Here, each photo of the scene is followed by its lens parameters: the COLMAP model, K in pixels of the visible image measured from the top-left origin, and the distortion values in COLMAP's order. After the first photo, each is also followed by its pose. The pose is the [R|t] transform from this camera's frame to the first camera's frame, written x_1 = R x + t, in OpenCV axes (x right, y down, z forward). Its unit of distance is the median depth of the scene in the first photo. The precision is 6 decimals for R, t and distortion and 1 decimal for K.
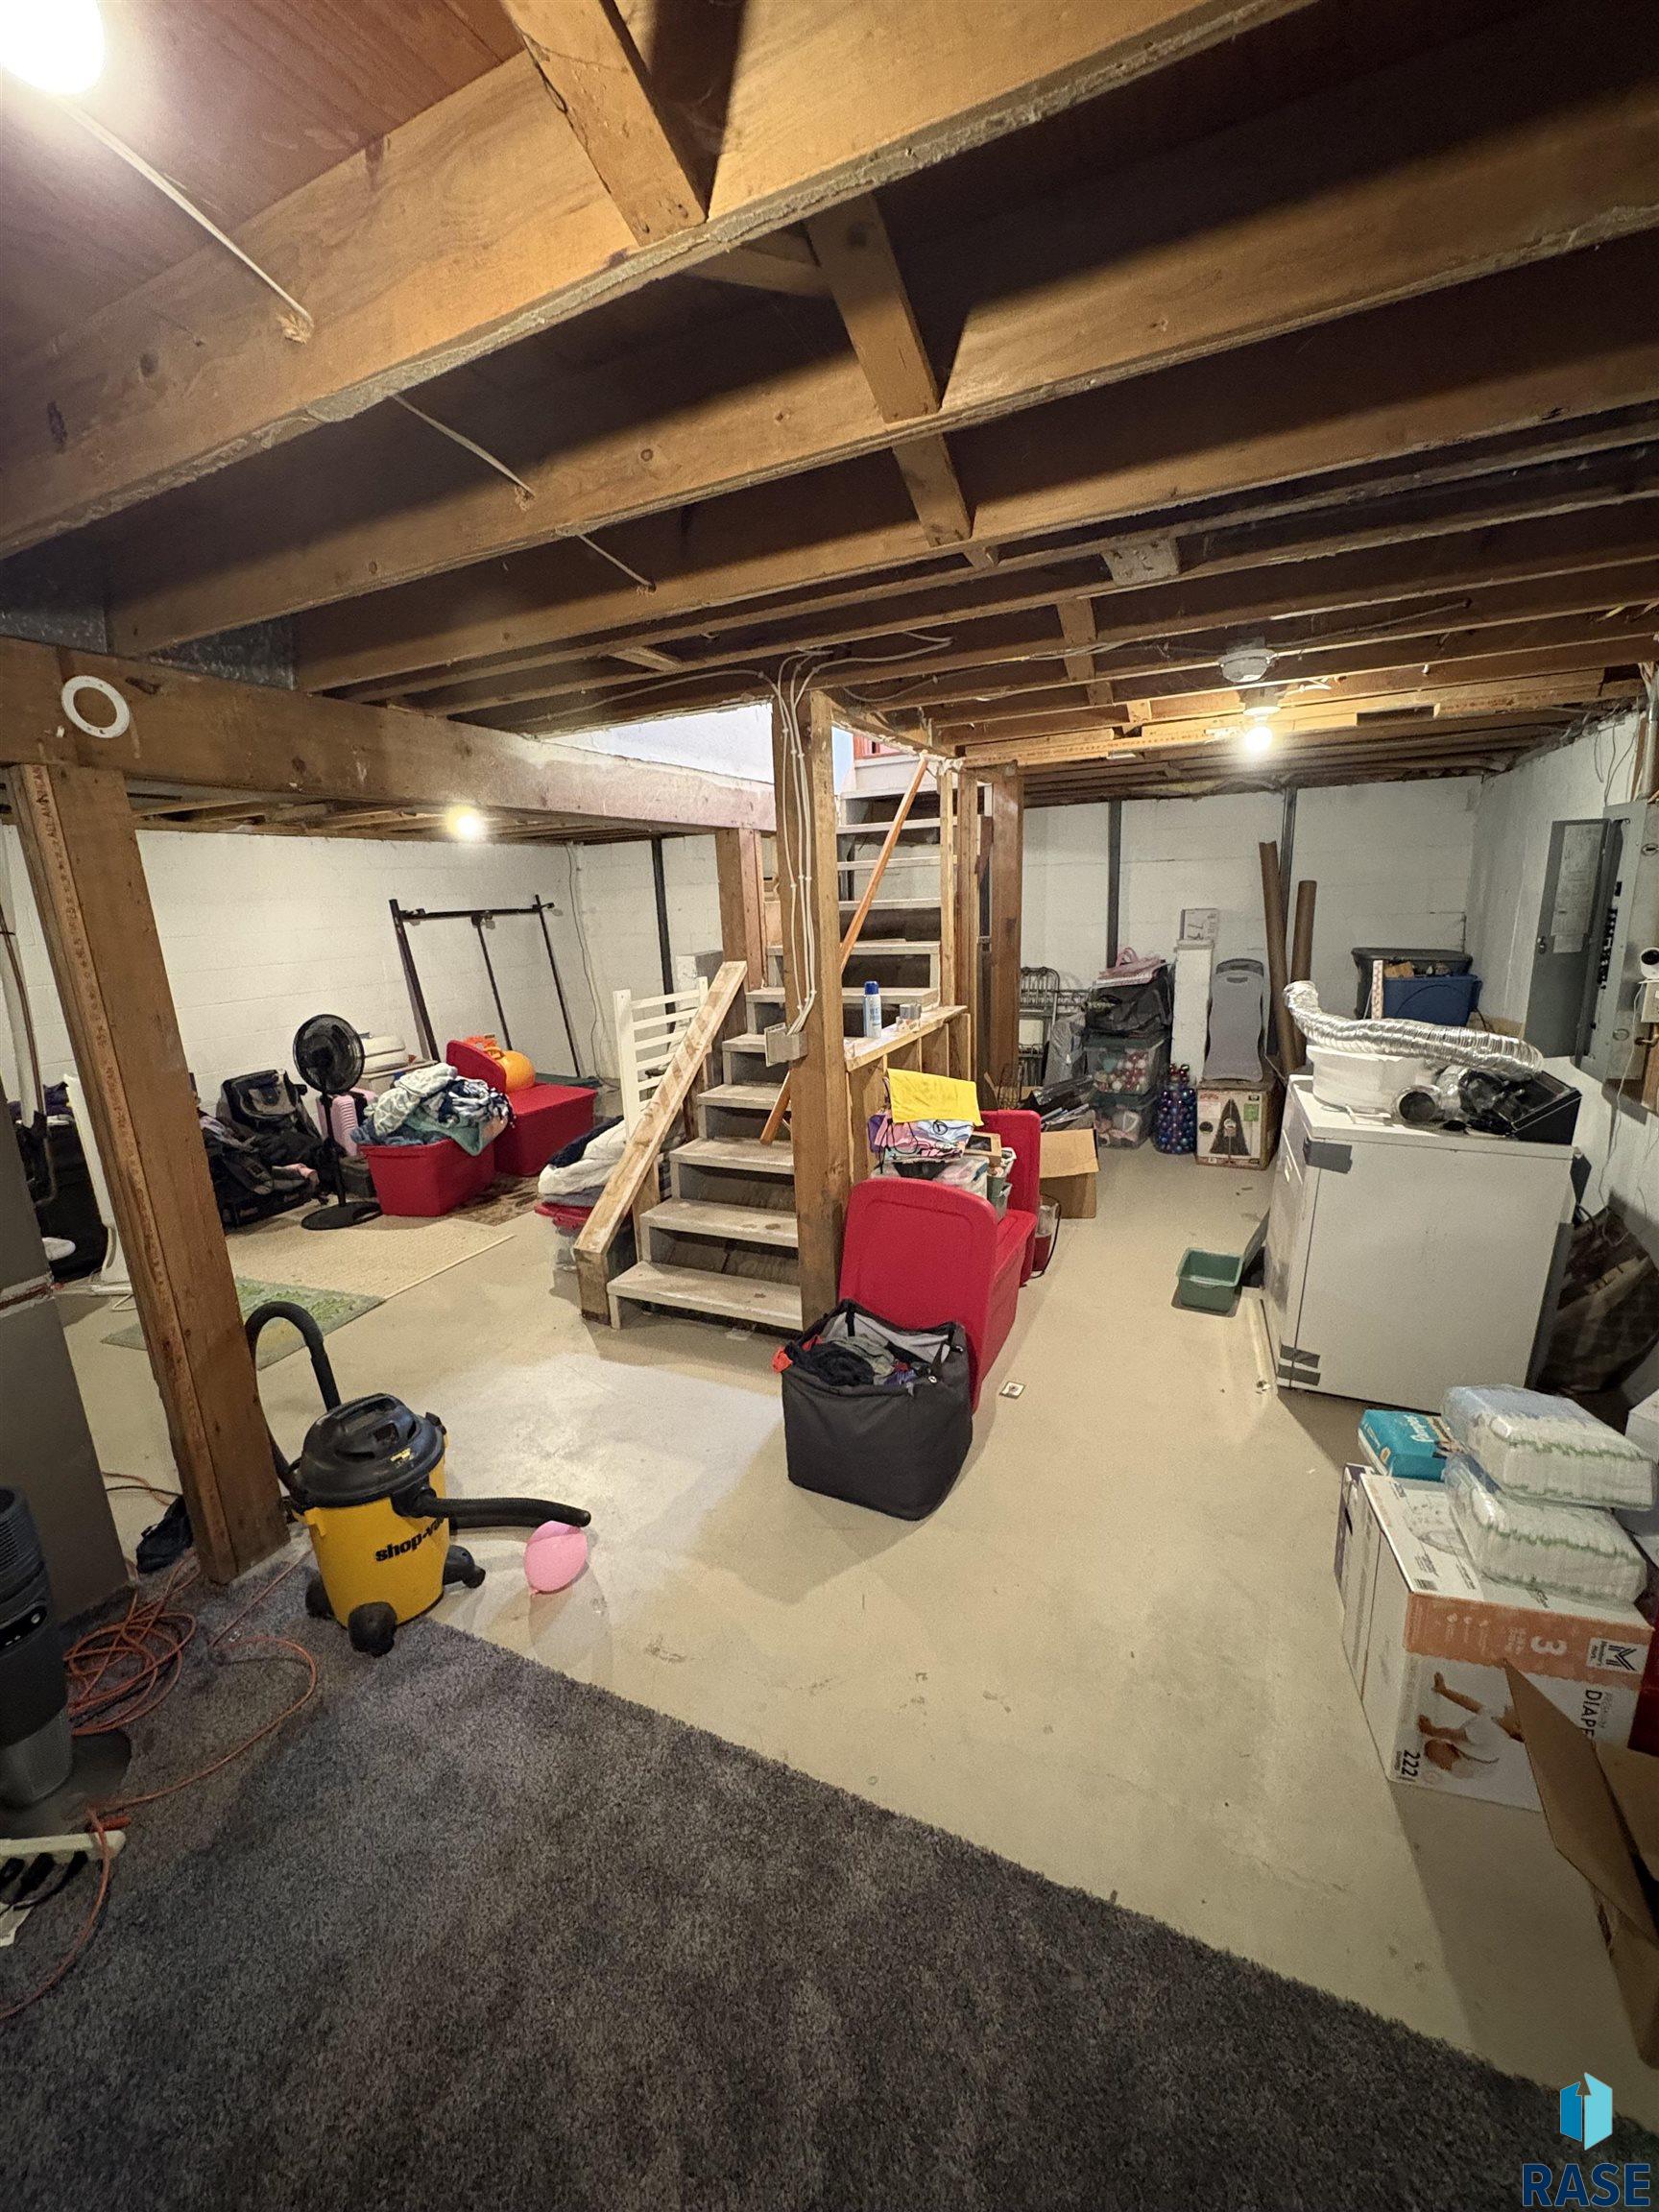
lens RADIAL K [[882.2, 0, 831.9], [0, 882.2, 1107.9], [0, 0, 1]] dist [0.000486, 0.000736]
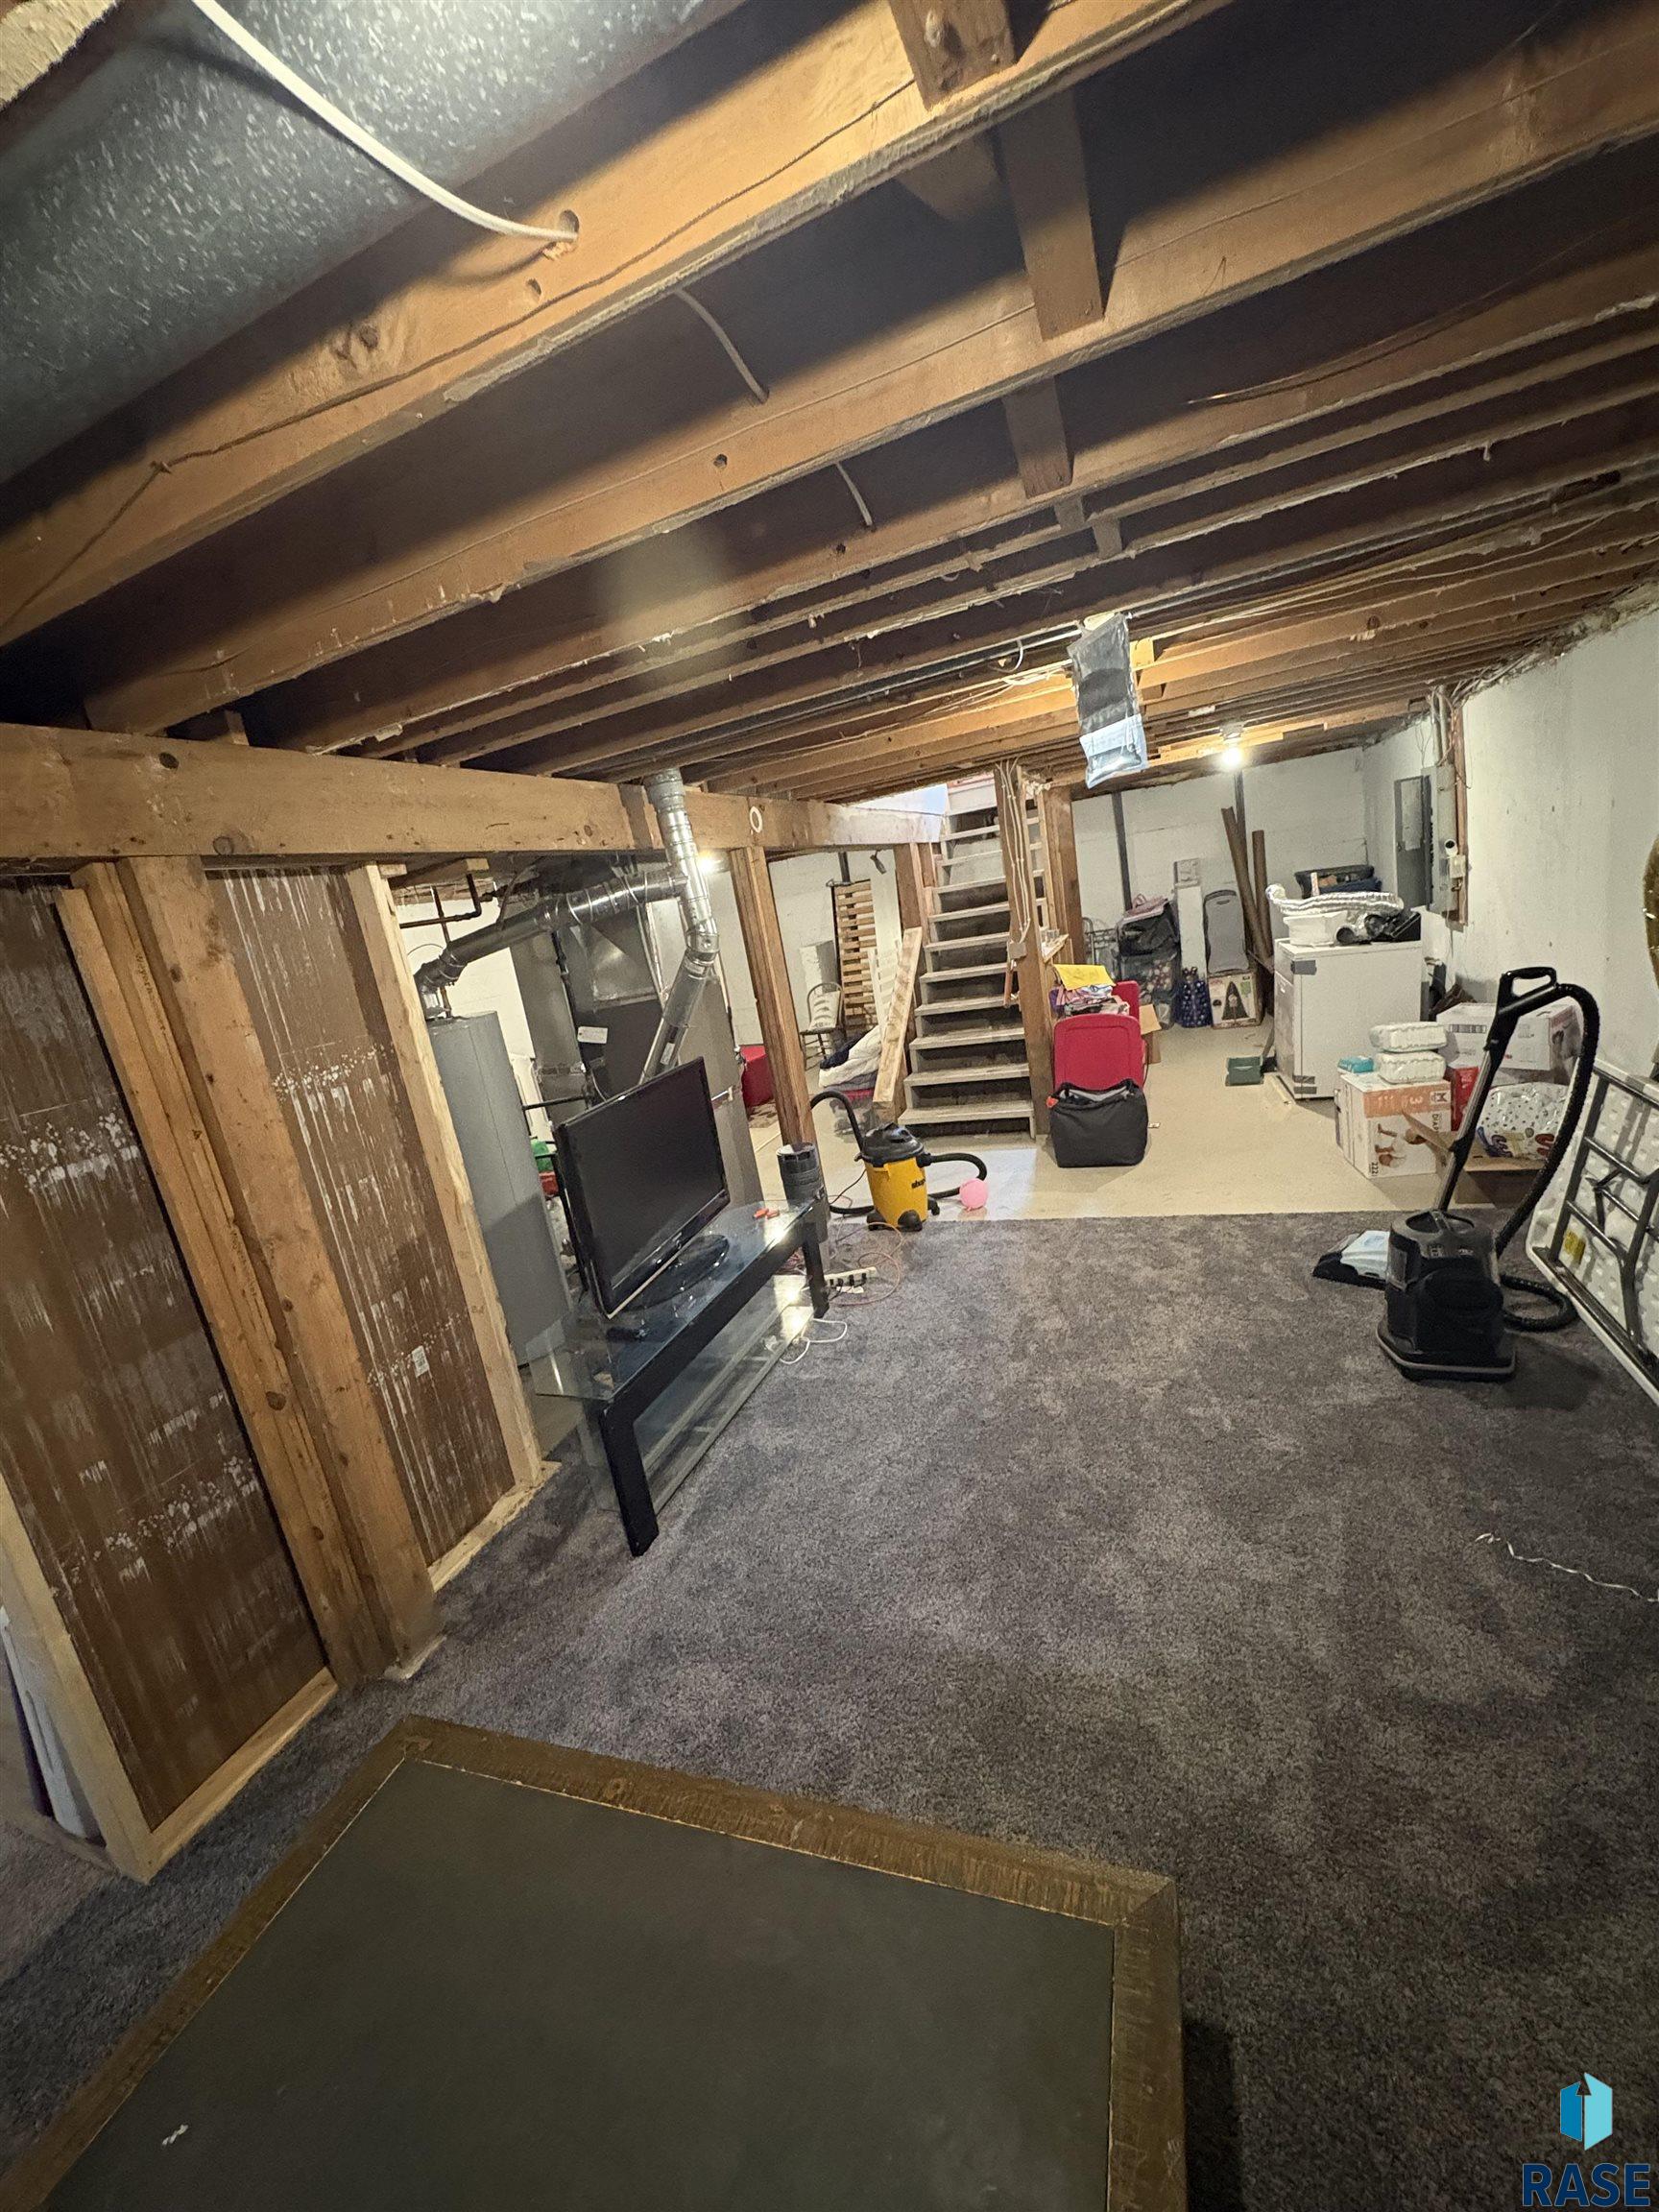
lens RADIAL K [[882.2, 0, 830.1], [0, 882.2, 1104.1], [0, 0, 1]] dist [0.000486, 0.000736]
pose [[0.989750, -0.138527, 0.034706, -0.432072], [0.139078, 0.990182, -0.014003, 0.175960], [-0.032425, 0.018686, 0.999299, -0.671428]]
...
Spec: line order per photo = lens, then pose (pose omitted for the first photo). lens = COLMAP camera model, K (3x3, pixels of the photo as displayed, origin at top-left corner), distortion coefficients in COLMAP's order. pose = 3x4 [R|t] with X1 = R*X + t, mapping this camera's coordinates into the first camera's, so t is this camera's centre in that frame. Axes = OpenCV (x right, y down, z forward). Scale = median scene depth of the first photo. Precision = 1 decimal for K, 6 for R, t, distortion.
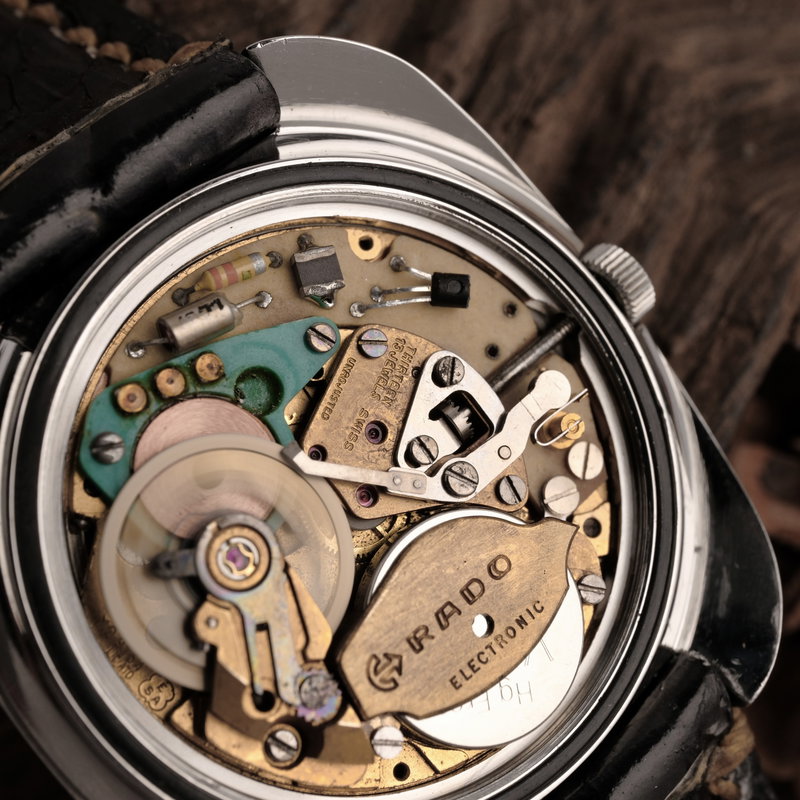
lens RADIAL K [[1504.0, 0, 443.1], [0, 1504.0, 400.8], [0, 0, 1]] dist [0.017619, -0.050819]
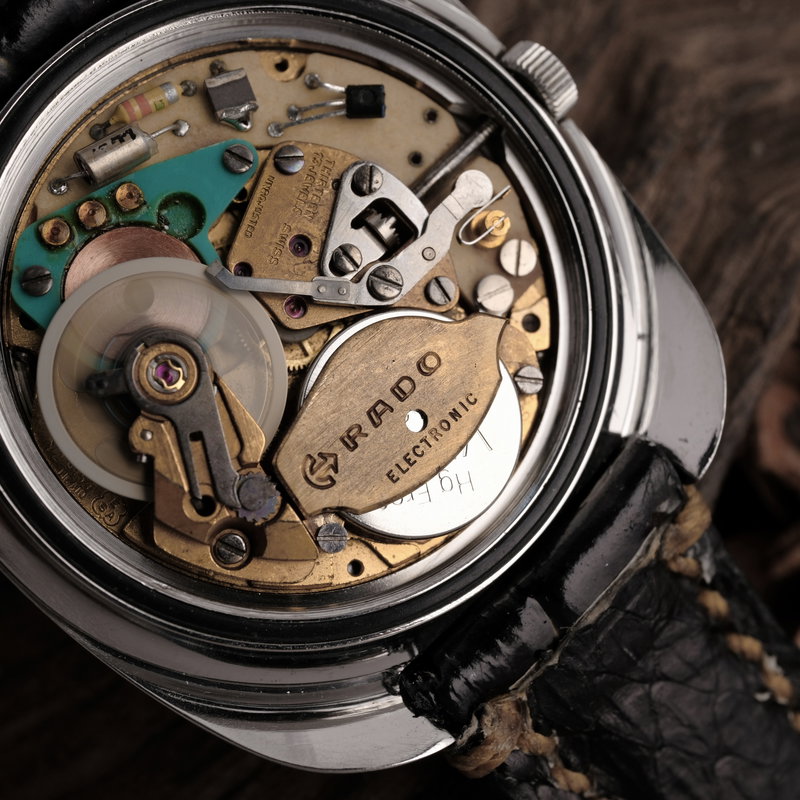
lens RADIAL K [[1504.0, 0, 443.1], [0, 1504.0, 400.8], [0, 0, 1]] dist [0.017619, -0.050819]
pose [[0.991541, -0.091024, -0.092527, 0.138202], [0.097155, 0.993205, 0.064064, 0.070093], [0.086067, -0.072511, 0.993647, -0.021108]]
==
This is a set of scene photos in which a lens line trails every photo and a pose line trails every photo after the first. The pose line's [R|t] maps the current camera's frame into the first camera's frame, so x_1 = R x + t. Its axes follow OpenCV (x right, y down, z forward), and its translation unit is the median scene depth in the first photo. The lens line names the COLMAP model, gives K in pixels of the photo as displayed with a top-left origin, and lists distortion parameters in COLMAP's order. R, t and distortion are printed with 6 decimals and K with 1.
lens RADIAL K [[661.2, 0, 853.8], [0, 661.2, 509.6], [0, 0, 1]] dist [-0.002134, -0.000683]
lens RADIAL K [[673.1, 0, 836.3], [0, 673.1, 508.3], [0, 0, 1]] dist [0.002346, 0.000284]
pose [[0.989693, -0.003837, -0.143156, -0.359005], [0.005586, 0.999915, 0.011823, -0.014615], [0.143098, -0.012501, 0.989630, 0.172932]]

> [AIM OF THE EXERCISE]
Reproduce the records word for word from the line with "Here, each photo" to the line with "0.018686, 0.999299, -0.671428]]", both lines included, and leave out the pictures.

> [OUTPUT]
Here, each photo of the scene is followed by its lens parameters: the COLMAP model, K in pixels of the visible image measured from the top-left origin, and the distortion values in COLMAP's order. After the first photo, each is also followed by its pose. The pose is the [R|t] transform from this camera's frame to the first camera's frame, written x_1 = R x + t, in OpenCV axes (x right, y down, z forward). Its unit of distance is the median depth of the scene in the first photo. The precision is 6 decimals for R, t and distortion and 1 decimal for K.
lens RADIAL K [[882.2, 0, 831.9], [0, 882.2, 1107.9], [0, 0, 1]] dist [0.000486, 0.000736]
lens RADIAL K [[882.2, 0, 830.1], [0, 882.2, 1104.1], [0, 0, 1]] dist [0.000486, 0.000736]
pose [[0.989750, -0.138527, 0.034706, -0.432072], [0.139078, 0.990182, -0.014003, 0.175960], [-0.032425, 0.018686, 0.999299, -0.671428]]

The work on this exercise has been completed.